§ Work order
Would you mind restating all of the records word for word, skipping the pictures?
Materials provided Start Marker
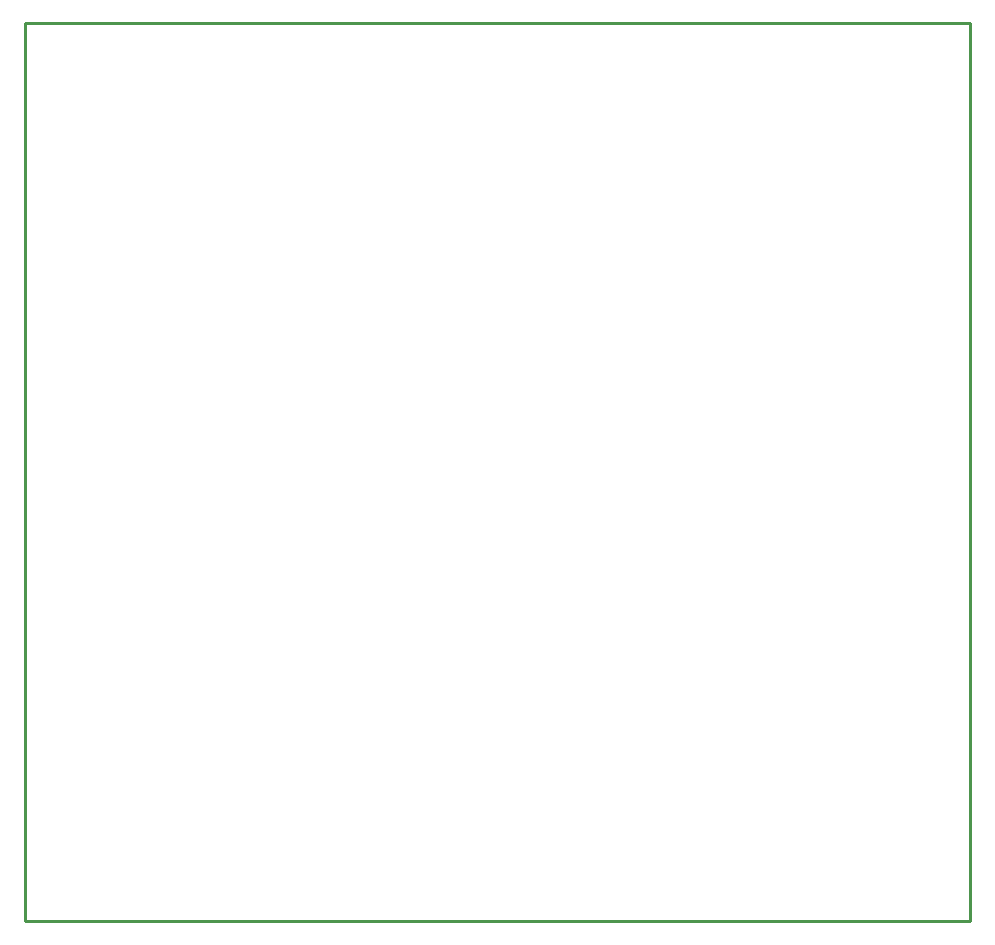
<source format=gko>
G04 Layer: BoardOutlineLayer*
G04 EasyEDA v6.5.50, 2025-05-30 20:44:05*
G04 89249954dcc5414fb4ee1276e004d1e2,618cf9a269824c858c8e39f74ea16190,10*
G04 Gerber Generator version 0.2*
G04 Scale: 100 percent, Rotated: No, Reflected: No *
G04 Dimensions in millimeters *
G04 leading zeros omitted , absolute positions ,4 integer and 5 decimal *
%FSLAX45Y45*%
%MOMM*%

%ADD10C,0.2540*%
%ADD11C,0.0190*%
D10*
X699998Y9299981D02*
G01*
X8699982Y9299981D01*
X8699982Y1699996D01*
X699998Y1699996D01*
X699998Y9299981D01*

%LPD*%
M02*

</source>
Materials provided End Marker
§ Response below
<source format=gko>
G04 Layer: BoardOutlineLayer*
G04 EasyEDA v6.5.50, 2025-05-30 20:44:05*
G04 89249954dcc5414fb4ee1276e004d1e2,618cf9a269824c858c8e39f74ea16190,10*
G04 Gerber Generator version 0.2*
G04 Scale: 100 percent, Rotated: No, Reflected: No *
G04 Dimensions in millimeters *
G04 leading zeros omitted , absolute positions ,4 integer and 5 decimal *
%FSLAX45Y45*%
%MOMM*%

%ADD10C,0.2540*%
%ADD11C,0.0190*%
D10*
X699998Y9299981D02*
G01*
X8699982Y9299981D01*
X8699982Y1699996D01*
X699998Y1699996D01*
X699998Y9299981D01*

%LPD*%
M02*

</source>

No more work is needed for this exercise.